Thursday, September 17, 2020

A simple wrong configuration that you may do - Part I

 In many cases of virtualization deployments, especially when you have an FW-VA (Firewall Virtual Appliance) and wanna configure its required networking structure, I saw that all traffic, include LAN and WAN are transferred via a single boundary, I mean there is only one virtual switch with default configuration (just one port group), so all of the existing vNICs are connected to that port group.
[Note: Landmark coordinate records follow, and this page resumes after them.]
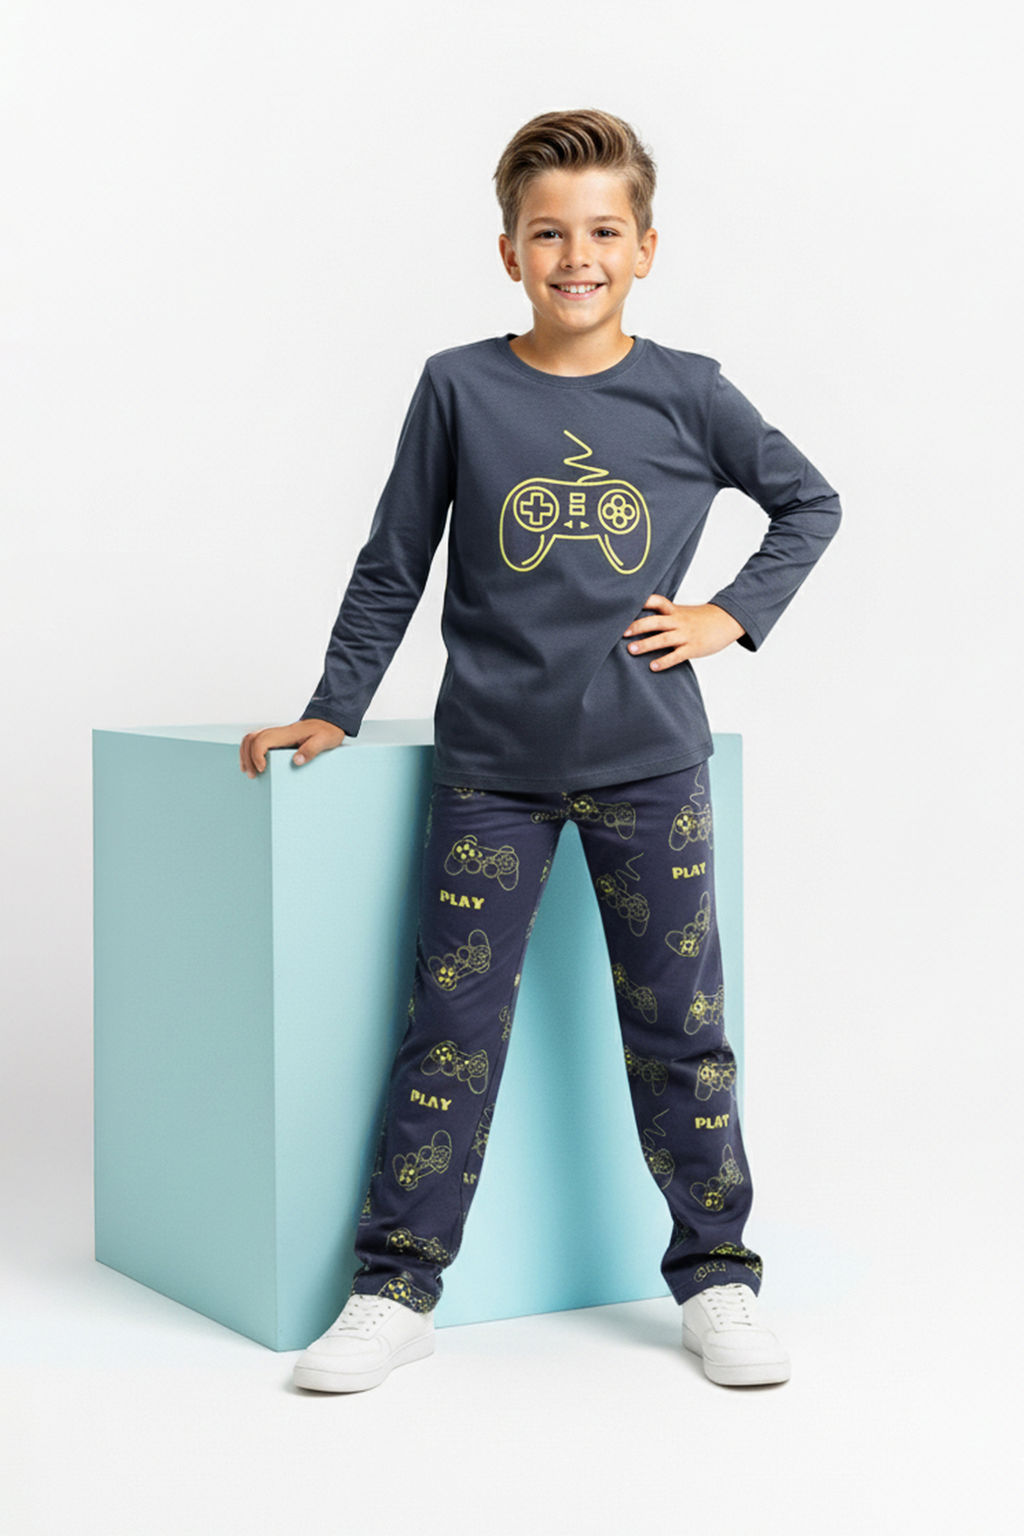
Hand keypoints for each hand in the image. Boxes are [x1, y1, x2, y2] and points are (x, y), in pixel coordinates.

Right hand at [239, 718, 345, 777]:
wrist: (329, 722)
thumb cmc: (327, 732)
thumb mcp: (324, 741)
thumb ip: (311, 750)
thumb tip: (296, 761)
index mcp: (287, 733)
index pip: (262, 740)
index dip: (257, 755)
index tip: (262, 770)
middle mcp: (277, 732)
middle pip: (251, 739)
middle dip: (247, 758)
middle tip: (253, 775)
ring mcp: (275, 735)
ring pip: (250, 739)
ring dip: (245, 755)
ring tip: (249, 772)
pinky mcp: (276, 739)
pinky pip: (256, 742)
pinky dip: (249, 753)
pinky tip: (252, 765)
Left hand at [623, 596, 744, 668]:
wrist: (727, 620)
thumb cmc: (700, 618)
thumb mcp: (682, 612)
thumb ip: (664, 615)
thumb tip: (639, 621)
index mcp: (674, 611)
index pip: (657, 601)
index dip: (642, 602)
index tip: (626, 606)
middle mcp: (678, 621)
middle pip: (655, 621)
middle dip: (638, 627)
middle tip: (622, 633)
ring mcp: (686, 635)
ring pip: (663, 639)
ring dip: (646, 644)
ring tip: (631, 650)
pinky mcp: (693, 648)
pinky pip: (676, 656)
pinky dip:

The sad story is here when you see there is only one connected uplink (VMNIC) for the physical connectivity of mentioned vSwitch.

 

 If I want to describe the problem with more details, in some unexpected situations you will encounter the problem of unstable connectivity and many other issues like one I saw recently: duplicate and mismatch of the MAC address of firewall network interfaces! and I think you can imagine what's the origination and cause of the problem. In similar topology like that I described, all LAN, WAN, DMZ traffics of the virtual firewall will be forwarded from a single VM with multiple vNICs to a unique vswitch, and the vswitch will forward them through that single existing uplink. But the problem will be occur when the (reply) frames are coming back to the ESXi host from the physical networking, the vSwitch couldn't recognize exactly whose is the correct vNIC that originate the sending data. As you may know, the vSwitch does not need to learn the MAC learning feature and also which MAC address has been associated with each VM. So vSwitch doesn't really require to ARP information and CAM table. When the frame arrives to the vSwitch, it's part of the VMkernel duties to check the connected vNICs to that vswitch, and compare with the destination MAC inside the received frame. However consider this matter if there is no match the frame will be rejected.
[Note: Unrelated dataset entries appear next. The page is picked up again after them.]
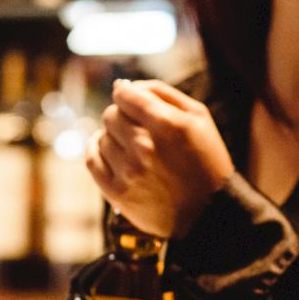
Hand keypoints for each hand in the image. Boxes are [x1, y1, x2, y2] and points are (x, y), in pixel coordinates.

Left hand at [87, 79, 233, 238]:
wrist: (207, 214)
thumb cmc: (205, 160)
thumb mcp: (198, 118)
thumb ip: (162, 94)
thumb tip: (125, 85)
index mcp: (167, 124)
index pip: (125, 96)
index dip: (124, 94)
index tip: (127, 97)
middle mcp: (145, 147)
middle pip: (111, 116)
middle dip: (121, 117)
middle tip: (135, 127)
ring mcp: (129, 171)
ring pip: (101, 138)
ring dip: (112, 138)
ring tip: (131, 146)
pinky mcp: (117, 192)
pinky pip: (91, 161)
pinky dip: (96, 152)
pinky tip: (108, 151)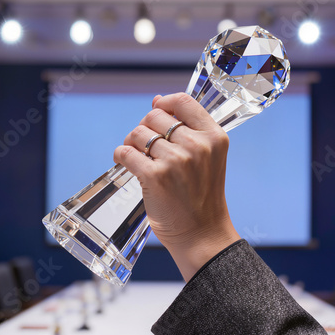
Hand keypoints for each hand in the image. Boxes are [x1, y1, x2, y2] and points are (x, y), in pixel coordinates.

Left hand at [114, 93, 239, 280]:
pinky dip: (120, 155)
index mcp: (214, 137)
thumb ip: (189, 130)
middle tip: (144, 144)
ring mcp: (176, 161)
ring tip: (136, 155)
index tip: (157, 109)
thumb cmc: (202, 196)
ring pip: (137, 133)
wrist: (202, 233)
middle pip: (155, 116)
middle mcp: (197, 145)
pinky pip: (126, 152)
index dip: (165, 102)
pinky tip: (124, 162)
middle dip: (145, 127)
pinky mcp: (155, 177)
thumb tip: (157, 101)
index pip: (183, 102)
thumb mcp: (209, 158)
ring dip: (131, 142)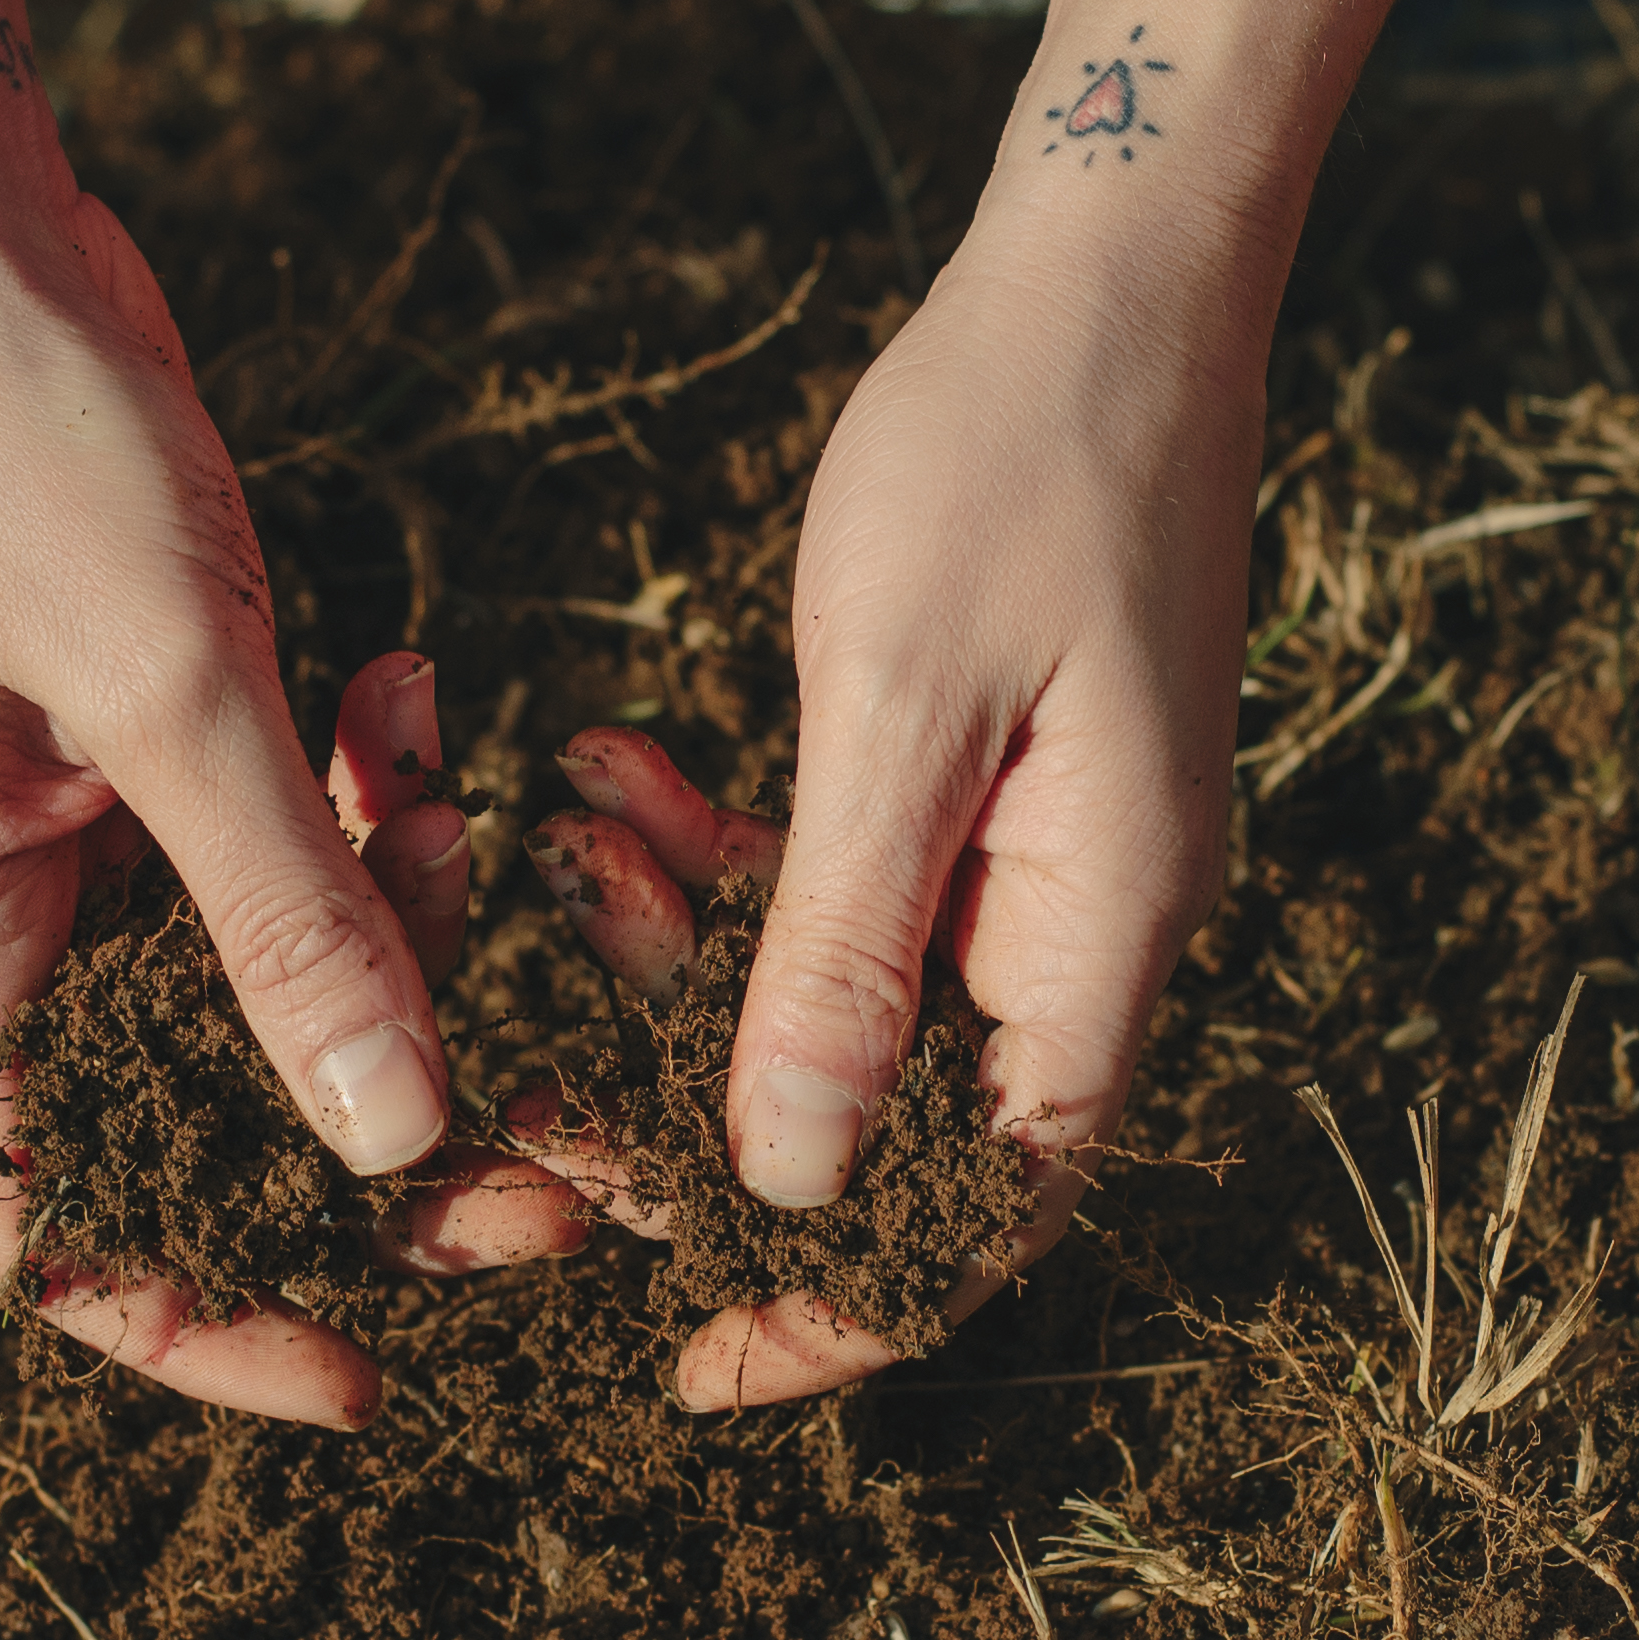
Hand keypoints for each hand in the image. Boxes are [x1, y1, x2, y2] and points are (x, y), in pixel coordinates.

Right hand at [0, 184, 574, 1427]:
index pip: (53, 1231)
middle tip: (557, 1142)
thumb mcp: (169, 683)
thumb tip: (396, 1145)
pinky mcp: (155, 710)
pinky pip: (284, 826)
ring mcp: (78, 807)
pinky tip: (419, 700)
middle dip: (370, 1131)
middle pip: (191, 1113)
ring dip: (396, 934)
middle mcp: (0, 903)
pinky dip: (370, 794)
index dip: (201, 1326)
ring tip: (482, 836)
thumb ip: (285, 917)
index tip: (372, 1378)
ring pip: (269, 963)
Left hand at [520, 240, 1252, 1404]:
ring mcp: (1033, 855)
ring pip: (832, 998)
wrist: (1110, 274)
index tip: (677, 1365)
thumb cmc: (1020, 461)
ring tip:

 In this situation for the first step you can simply separate the virtual switches (and by doing this actually you will separate the physical uplinks too). Then you need to assign separate port groups (in different vSwitch) per each of required interfaces in the firewall based on network topology design. and at last you should connect the physical cables directly to the endpoint WAN devices (like line terminal or DSL model) without any other interface. Now you can understand why it's required to separate physical connectives of firewall virtual appliances ...

 Sometimes you may design for configuration of just one VSS/VDS and BTW you don't want to separate any traffics via dedicated virtual switches. In this situation you need to change the failover order of vmnics for each port group and arrange them based on corresponding outgoing physical interface. However, in similar circumstances I had many issues like that I mentioned. So I strongly recommend to use multiple separate vSwitches for LAN, WAN, DMZ port groups.